I ask them to stay within the story. I ask them not to jump ahead. Or read outside of the selected verses because it’s so very hard to stay in that moment. We know the whole story. We know how the story will end. We know what will happen to Jesus. We know what we’ve been taught about him so that it’s so very hard to stay in the moment. It’s hard not to hear the hymns we’ve sung for years and the creeds we thought we’d long forgotten reverberate against the words in that particular passage. Because it’s all there. No matter how hard we try to push it away and just be in that moment in Christ’s life. It’s all there.

But, that’s not how it is in our lives. We are in the middle of the story. We don’t know how it’s going to end up. We don’t know what’s going to happen next. There are things that we desperately wish would happen. There are things that we are trying with every ounce of our being to make happen. We’ll fight like hell for those things, but in the middle of the story, what we notice most is the resistance. Not God’s wonderful works. Not what God has done. Or even what God might do.

We notice what we can’t make happen. And yet, the psalm invites us to sing.

Sing of God’s praises. Sing of God’s wonderful works. And remember.

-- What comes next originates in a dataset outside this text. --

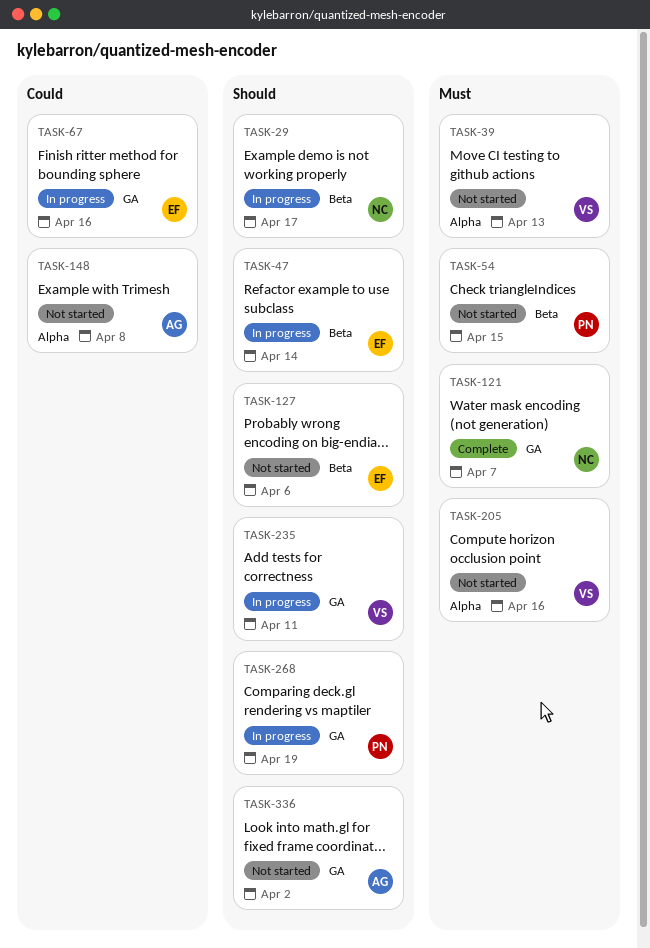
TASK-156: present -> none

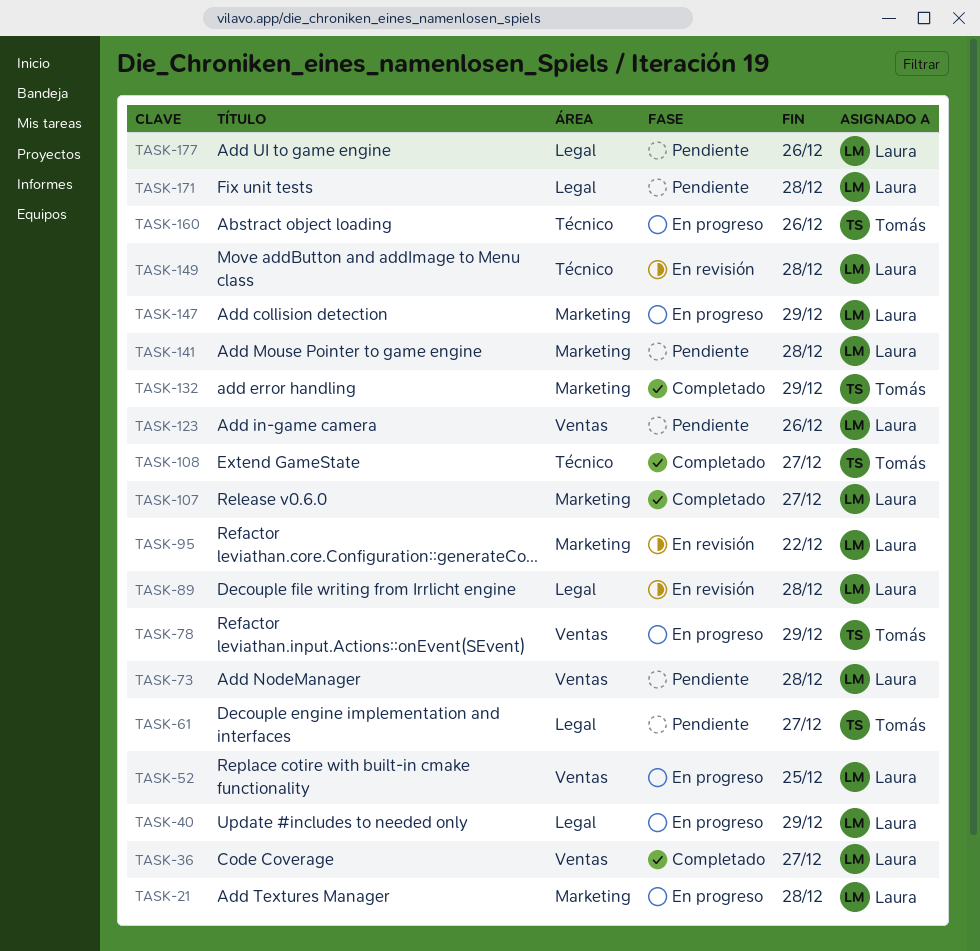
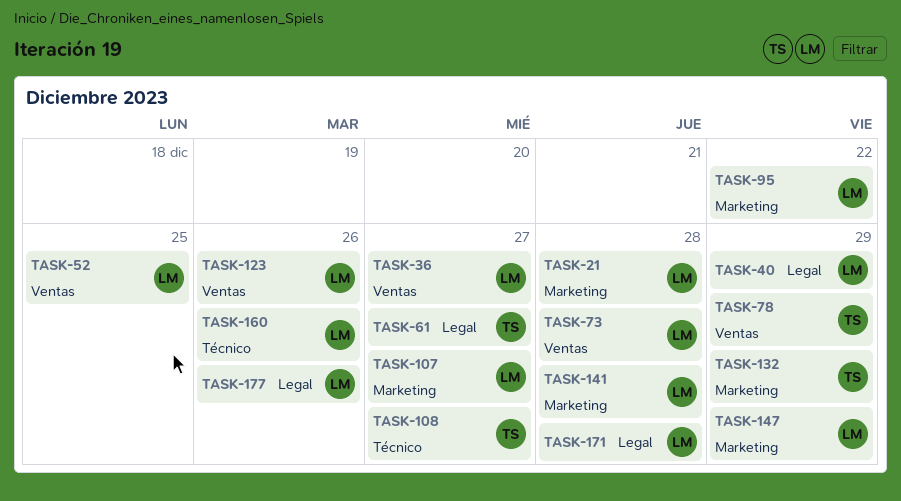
TASK-89: present -> none
TASK-149: present -> none
TASK-160, owner: Tomás -> Laura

Remember the wonderful works God has done,
    the miracles, and the judgments God has uttered,
O offspring of God’s servant Abraham,
    children of Jacob, the chosen ones.
Psalm 105:5-6, NRSV

Remember how it was for Abraham and maybe — just maybe — you’ll see that same wonder working in your own life. Seek God’s presence and strength. Because you and I are in the middle of the story. We don’t know how it will end. We don’t know what will happen next. We know what we want but perhaps instead of seeking that next thing, it’d be worth spending some of that energy on seeking God’s presence and strength. Because we’re in the middle of the story and we don’t know what will happen next. But, no matter what, we will need that presence and a whole lot of strength.